▶ _Assignment_
Transcribe the listing exactly, so that nothing but the pictures is missing.

▶ _Data to examine_

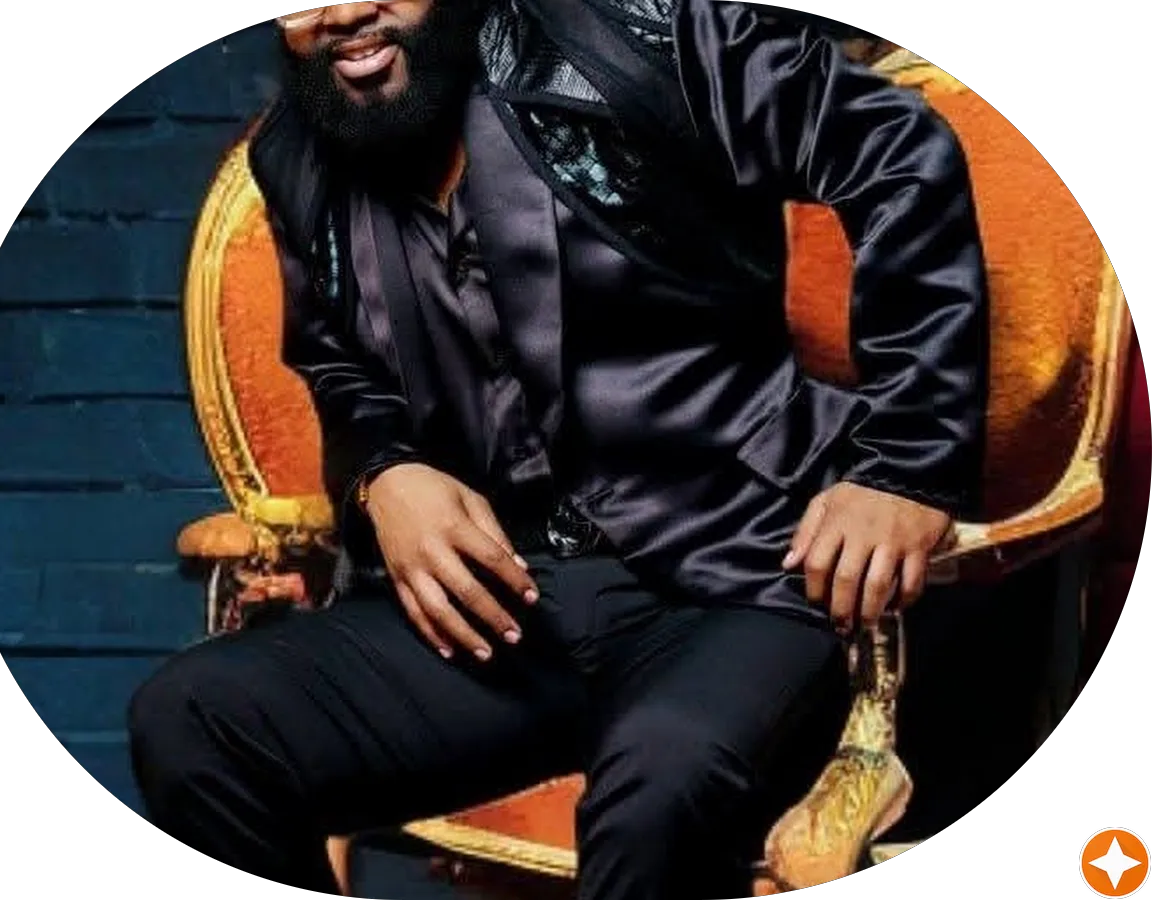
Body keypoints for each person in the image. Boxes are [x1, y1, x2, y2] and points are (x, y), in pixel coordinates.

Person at [128, 2, 989, 897]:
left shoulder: (643, 35)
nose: (344, 13)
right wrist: (385, 473)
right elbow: (338, 366)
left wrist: (908, 461)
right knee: (196, 720)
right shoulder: (296, 155)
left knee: (657, 792)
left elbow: (895, 148)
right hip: (508, 611)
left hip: (741, 575)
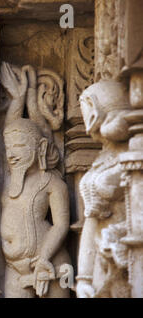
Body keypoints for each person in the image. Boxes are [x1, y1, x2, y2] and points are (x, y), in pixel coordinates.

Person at [0, 62, 71, 297]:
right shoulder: (11, 177)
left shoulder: (52, 183)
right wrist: (20, 96)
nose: (12, 153)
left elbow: (60, 225)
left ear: (38, 148)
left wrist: (44, 258)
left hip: (48, 261)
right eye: (9, 147)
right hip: (15, 267)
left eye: (20, 147)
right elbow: (10, 126)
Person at [76, 80, 132, 298]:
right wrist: (83, 277)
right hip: (100, 254)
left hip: (123, 251)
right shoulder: (103, 159)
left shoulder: (133, 153)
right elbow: (91, 218)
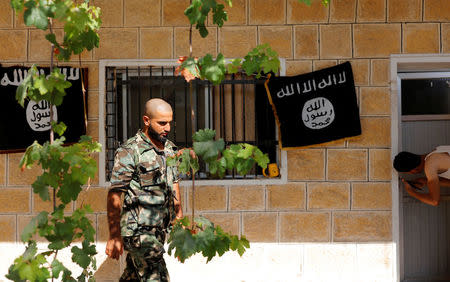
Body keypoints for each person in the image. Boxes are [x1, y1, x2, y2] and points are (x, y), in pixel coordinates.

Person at [106, 98, 183, 281]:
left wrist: (179, 224)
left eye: (170, 123)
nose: (168, 128)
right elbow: (115, 193)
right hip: (138, 232)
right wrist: (114, 235)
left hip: (158, 230)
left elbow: (174, 185)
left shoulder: (170, 150)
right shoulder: (130, 151)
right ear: (147, 120)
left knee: (133, 276)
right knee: (157, 276)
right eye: (162, 123)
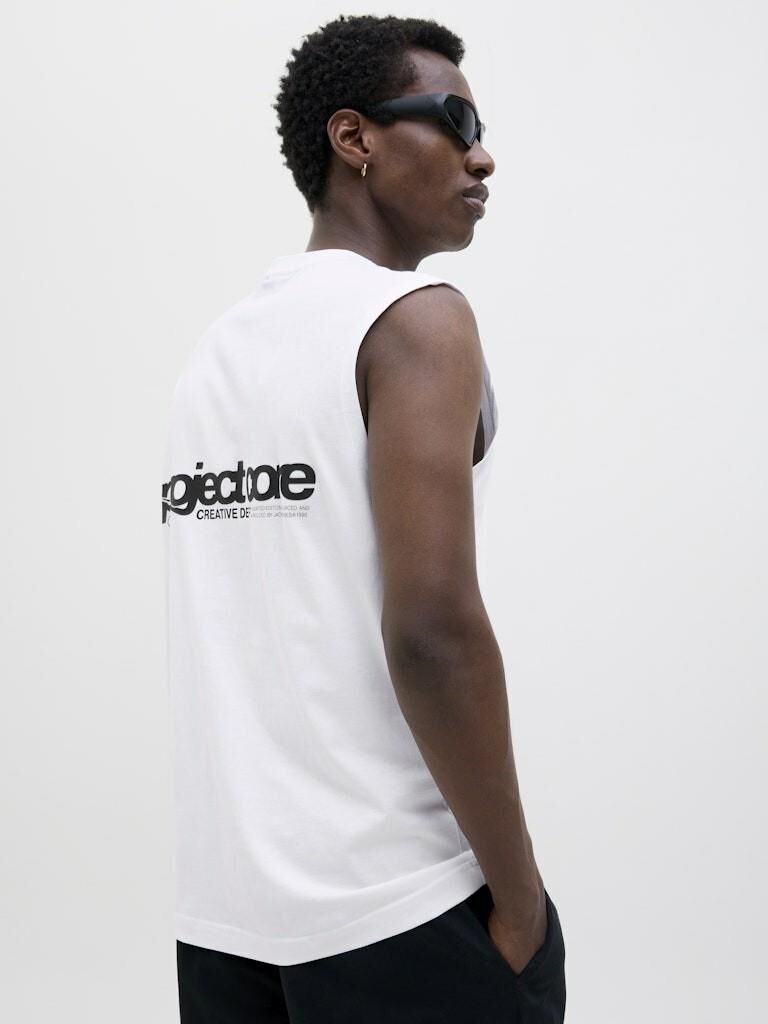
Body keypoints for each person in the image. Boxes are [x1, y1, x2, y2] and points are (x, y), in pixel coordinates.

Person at [162, 13, 566, 1022]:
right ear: (354, 138)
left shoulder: (213, 357)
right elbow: (432, 628)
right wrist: (520, 898)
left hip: (223, 931)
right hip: (402, 911)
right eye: (455, 120)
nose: (483, 155)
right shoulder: (418, 321)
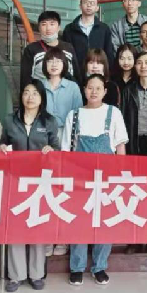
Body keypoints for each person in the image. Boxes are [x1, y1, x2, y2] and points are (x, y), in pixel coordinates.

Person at [62, 74, 128, 286]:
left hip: (107, 177)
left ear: (105, 91)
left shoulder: (113, 112)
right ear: (84, 90)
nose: (94, 92)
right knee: (79, 221)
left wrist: (120, 174)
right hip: (79, 178)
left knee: (104, 221)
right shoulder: (73, 115)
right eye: (90, 87)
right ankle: (77, 267)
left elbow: (120, 146)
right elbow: (66, 150)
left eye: (98, 88)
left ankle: (99, 267)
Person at [0, 82, 61, 292]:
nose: (30, 97)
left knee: (37, 226)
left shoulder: (49, 121)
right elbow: (1, 144)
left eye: (35, 93)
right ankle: (15, 276)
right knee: (15, 227)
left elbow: (57, 149)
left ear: (42, 98)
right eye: (26, 92)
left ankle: (36, 274)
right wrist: (1, 148)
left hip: (40, 181)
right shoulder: (10, 120)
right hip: (15, 181)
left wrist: (51, 150)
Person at [41, 46, 83, 257]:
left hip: (67, 140)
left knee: (65, 190)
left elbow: (78, 117)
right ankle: (48, 238)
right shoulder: (38, 85)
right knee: (46, 190)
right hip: (44, 141)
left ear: (65, 65)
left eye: (58, 61)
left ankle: (63, 239)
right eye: (50, 61)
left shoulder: (73, 87)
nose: (54, 64)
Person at [21, 11, 81, 88]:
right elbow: (25, 79)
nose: (48, 28)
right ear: (39, 28)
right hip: (41, 93)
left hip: (66, 93)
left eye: (52, 24)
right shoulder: (31, 49)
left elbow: (76, 75)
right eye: (44, 24)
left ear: (59, 27)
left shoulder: (68, 48)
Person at [62, 0, 115, 69]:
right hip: (76, 72)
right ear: (80, 6)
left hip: (98, 72)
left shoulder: (104, 28)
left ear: (97, 8)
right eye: (85, 2)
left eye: (92, 3)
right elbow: (66, 54)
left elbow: (109, 53)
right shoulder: (69, 29)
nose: (89, 5)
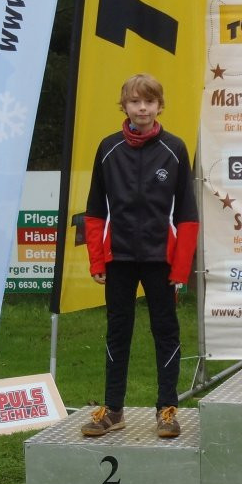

▶ _Result_
Body keypoints for each person in the image. Boxes are [x1, y1, x2, y2] and points are (x, y), in pixel coordinates.

Person at [128, 2, 989, 897]:
left shoulder: (643, 35)
nose: (344, 13)
right wrist: (385, 473)
right elbow: (338, 366)
left wrist: (908, 461)
right knee: (196, 720)
right shoulder: (296, 155)
left knee: (657, 792)
left elbow: (895, 148)
right hip: (508, 611)
left hip: (741, 575)
Body keypoints for each person in the image. Boxes are [x1, y1, x2, y2] and points are (x, y), in pixel coordinates.

Person at [0, 62, 71, 297]:
right shoulder: (11, 177)
left shoulder: (52, 183)
right wrist: (20, 96)
nose: (12, 153)
left elbow: (60, 225)
left ear: (38, 148)
left wrist: (44, 258)
left hip: (48, 261)
right eye: (9, 147)
right hip: (15, 267)
left eye: (20, 147)
right elbow: (10, 126)
Person at [76, 80, 132, 298]:
right wrist: (83, 277)
right hip: (100, 254)
left hip: (123, 251)
right shoulder: (103, 159)
left shoulder: (133, 153)
right elbow: (91, 218)
Body keypoints for each person in the image. Boxes are [x1, y1, x2, y2] and points are (x, y), in pixel coordinates.

Person at [106, 98, 183, 281]:
left wrist: (179, 224)
left eye: (170, 123)
nose: (168, 128)
right elbow: (115, 193)
right hip: (138, 232)
right wrist: (114, 235)
left hip: (158, 230)
left elbow: (174, 185)
left shoulder: (170, 150)
right shoulder: (130, 151)
right ear: (147, 120)
left knee: (133, 276)
right knee: (157, 276)
right eye: (162, 123)
Body keypoints for each person in the image. Boxes are [x1, y1, x2, y2] and points are (x, y), in pixel coordinates.

Person at [162, 13, 566, 1022]:
right ear: (354, 138)
left shoulder: (213, 357)
right elbow: (432, 628)
right wrist: (520, 898)
left hip: (223, 931)
right hip: (402, 911)
right eye: (455, 120)
nose: (483, 155)
right shoulder: (418, 321)
Body keypoints for each person in the image. Boxes are [x1, y1, x2, y2] and points are (x, y), in pixel coordinates.

Person at [62, 74, 128, 286]:
left hip: (107, 177)
left ear: (105, 91)
left shoulder: (113, 112)
right ear: (84, 90)
nose: (94, 92)
right knee: (79, 221)
left wrist: (120, 174)
right hip: (79, 178)
left knee: (104, 221)
right shoulder: (73, 115)
right eye: (90, 87)
right ankle: (77, 267)
left elbow: (120, 146)
right elbow: (66, 150)
left eye: (98, 88)
left ankle: (99, 267)
Person at [0, 82, 61, 292]:
nose: (30, 97)
left knee: (37, 226)
left shoulder: (49, 121)
right elbow: (1, 144)
left eye: (35, 93)
right ankle: (15, 276)
right knee: (15, 227)
left elbow: (57, 149)
left ear: (42, 98)
right eye: (26, 92)
left ankle: (36, 274)
right wrist: (1, 148)
left hip: (40, 181)
right shoulder: (10, 120)
right hip: (15, 181)
left wrist: (51, 150)
Person at [41, 46, 83, 257]:
left hip: (67, 140)
left knee: (65, 190)
left elbow: (78, 117)
right ankle: (48, 238)
right shoulder: (38, 85)
right knee: (46, 190)
right hip: (44, 141)
left ear: (65, 65)
left eye: (58, 61)
left ankle: (63, 239)
right eye: (50, 61)
left shoulder: (73, 87)
nose: (54, 64)
Person at [21, 11, 81, 88]:
right elbow: (25, 79)
nose: (48, 28)
right ear: (39, 28)
right hip: (41, 93)
left hip: (66, 93)
left eye: (52, 24)
right shoulder: (31, 49)
left elbow: (76, 75)
right eye: (44, 24)
left ear: (59, 27)
left shoulder: (68, 48)
Person at [62, 0, 115, 69]:
right hip: (76, 72)
right ear: (80, 6)
left hip: (98, 72)
left shoulder: (104, 28)
left ear: (97, 8)
right eye: (85, 2)
left eye: (92, 3)
right elbow: (66, 54)
left elbow: (109, 53)
right shoulder: (69, 29)
nose: (89, 5)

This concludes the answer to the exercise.